**What the task asks**
Please write out all of the records below exactly as they appear.

**Recorded data**
----
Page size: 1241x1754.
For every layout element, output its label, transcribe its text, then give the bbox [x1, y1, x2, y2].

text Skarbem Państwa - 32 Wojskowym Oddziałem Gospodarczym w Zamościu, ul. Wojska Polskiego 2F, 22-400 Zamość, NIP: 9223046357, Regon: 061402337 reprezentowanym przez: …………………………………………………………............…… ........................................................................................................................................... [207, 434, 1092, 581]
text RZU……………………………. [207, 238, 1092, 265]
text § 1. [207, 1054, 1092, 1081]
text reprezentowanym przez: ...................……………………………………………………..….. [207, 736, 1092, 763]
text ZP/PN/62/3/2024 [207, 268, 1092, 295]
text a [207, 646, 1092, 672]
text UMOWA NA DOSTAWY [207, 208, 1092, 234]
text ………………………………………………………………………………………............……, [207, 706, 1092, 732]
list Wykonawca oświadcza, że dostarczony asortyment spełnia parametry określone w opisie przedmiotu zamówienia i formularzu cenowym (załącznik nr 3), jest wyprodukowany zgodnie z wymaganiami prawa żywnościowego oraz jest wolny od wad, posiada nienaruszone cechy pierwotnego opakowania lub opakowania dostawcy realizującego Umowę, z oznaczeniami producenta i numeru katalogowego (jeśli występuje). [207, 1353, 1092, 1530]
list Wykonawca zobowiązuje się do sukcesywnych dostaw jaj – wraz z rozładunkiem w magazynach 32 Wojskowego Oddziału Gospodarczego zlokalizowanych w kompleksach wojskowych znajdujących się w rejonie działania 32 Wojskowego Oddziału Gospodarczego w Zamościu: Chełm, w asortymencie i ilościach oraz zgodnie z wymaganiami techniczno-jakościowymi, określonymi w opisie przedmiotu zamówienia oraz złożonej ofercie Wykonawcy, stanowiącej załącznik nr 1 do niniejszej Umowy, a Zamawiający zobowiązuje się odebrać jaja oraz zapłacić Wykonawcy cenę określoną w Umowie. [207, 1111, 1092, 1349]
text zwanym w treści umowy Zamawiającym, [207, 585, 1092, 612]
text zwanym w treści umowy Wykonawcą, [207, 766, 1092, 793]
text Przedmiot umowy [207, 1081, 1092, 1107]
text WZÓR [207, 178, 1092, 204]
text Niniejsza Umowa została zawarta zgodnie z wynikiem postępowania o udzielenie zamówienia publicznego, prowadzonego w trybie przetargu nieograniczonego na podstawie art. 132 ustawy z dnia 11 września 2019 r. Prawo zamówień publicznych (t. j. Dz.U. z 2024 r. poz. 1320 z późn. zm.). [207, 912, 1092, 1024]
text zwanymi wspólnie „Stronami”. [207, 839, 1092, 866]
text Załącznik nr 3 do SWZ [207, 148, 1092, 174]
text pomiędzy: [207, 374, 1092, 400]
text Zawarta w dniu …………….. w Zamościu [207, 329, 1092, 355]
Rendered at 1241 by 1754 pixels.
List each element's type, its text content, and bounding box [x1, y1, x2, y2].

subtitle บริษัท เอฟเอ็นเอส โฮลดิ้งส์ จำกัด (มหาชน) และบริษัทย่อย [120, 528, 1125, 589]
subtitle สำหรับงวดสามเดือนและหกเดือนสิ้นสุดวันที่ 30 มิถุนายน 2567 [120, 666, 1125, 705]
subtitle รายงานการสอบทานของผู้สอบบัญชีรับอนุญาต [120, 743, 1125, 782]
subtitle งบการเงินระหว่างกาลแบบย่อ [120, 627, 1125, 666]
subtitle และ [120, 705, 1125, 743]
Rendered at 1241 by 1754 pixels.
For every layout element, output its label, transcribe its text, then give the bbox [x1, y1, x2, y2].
----
**Reply**
Page size: 1241x1754.
For every layout element, output its label, transcribe its text, then give the bbox [x1, y1, x2, y2].

text Skarbem Państwa - 32 Wojskowym Oddziałem Gospodarczym w Zamościu, ul. Wojska Polskiego 2F, 22-400 Zamość, NIP: 9223046357, Regon: 061402337 reprezentowanym przez: …………………………………………………………............…… ........................................................................................................................................... [207, 434, 1092, 581]
text RZU……………………………. [207, 238, 1092, 265]
text § 1. [207, 1054, 1092, 1081]
text reprezentowanym przez: ...................……………………………………………………..….. [207, 736, 1092, 763]
text ZP/PN/62/3/2024 [207, 268, 1092, 295]
text a [207, 646, 1092, 672]
text UMOWA NA DOSTAWY [207, 208, 1092, 234]
text ………………………………………………………………………………………............……, [207, 706, 1092, 732]
list Wykonawca oświadcza, że dostarczony asortyment spełnia parametry określone w opisie przedmiotu zamówienia i formularzu cenowym (załącznik nr 3), jest wyprodukowany zgodnie z wymaganiami prawa żywnościowego oraz jest wolny od wad, posiada nienaruszone cechy pierwotnego opakowania lub opakowania dostawcy realizującego Umowę, z oznaczeniami producenta i numeru katalogowego (jeśli występuje). [207, 1353, 1092, 1530]
list Wykonawca zobowiązuje się do sukcesywnych dostaw jaj – wraz z rozładunkiem w magazynach 32 Wojskowego Oddziału Gospodarczego zlokalizowanych w kompleksach wojskowych znajdujących się w rejonie działania 32 Wojskowego Oddziału Gospodarczego w Zamościu: Chełm, w asortymencie i ilościach oraz zgodnie z wymaganiami techniczno-jakościowymi, określonymi w opisie przedmiotu zamówienia oraz złożonej ofercie Wykonawcy, stanowiącej załącznik nr 1 do niniejszej Umowy, a Zamawiający zobowiązuje się odebrać jaja oraz zapłacić Wykonawcy cenę określoną w Umowie. [207, 1111, 1092, 1349]
text zwanym w treści umowy Zamawiającym, [207, 585, 1092, 612]
text zwanym w treści umowy Wykonawcą, [207, 766, 1092, 793]
text Przedmiot umowy [207, 1081, 1092, 1107]
text WZÓR [207, 178, 1092, 204]
text Niniejsza Umowa została zawarta zgodnie z wynikiem postępowania o udzielenie zamówienia publicznego, prowadzonego w trybie przetargu nieograniczonego na podstawie art. 132 ustawy z dnia 11 września 2019 r. Prawo zamówień publicznych (t. j. Dz.U. z 2024 r. poz. 1320 z późn. zm.). [207, 912, 1092, 1024]
text zwanymi wspólnie „Stronami”. [207, 839, 1092, 866]
text Załącznik nr 3 do SWZ [207, 148, 1092, 174]
text pomiędzy: [207, 374, 1092, 400]
text Zawarta w dniu …………….. w Zamościu [207, 329, 1092, 355]
Rendered at 1241 by 1754 pixels.
List each element's type, its text content, and bounding box [x1, y1, x2, y2].

subtitle บริษัท เอฟเอ็นเอส โฮลดิ้งส์ จำกัด (มหาชน) และบริษัทย่อย [120, 528, 1125, 589]
subtitle สำหรับงวดสามเดือนและหกเดือนสิ้นสุดวันที่ 30 มิถุนายน 2567 [120, 666, 1125, 705]
subtitle รายงานการสอบทานของผู้สอบบัญชีรับอนุญาต [120, 743, 1125, 782]
subtitle งบการเงินระหว่างกาลแบบย่อ [120, 627, 1125, 666]
subtitle และ [120, 705, 1125, 743]
Rendered at 1241 by 1754 pixels.
For every layout element, output its label, transcribe its text, then give the bbox [x1, y1, x2, y2].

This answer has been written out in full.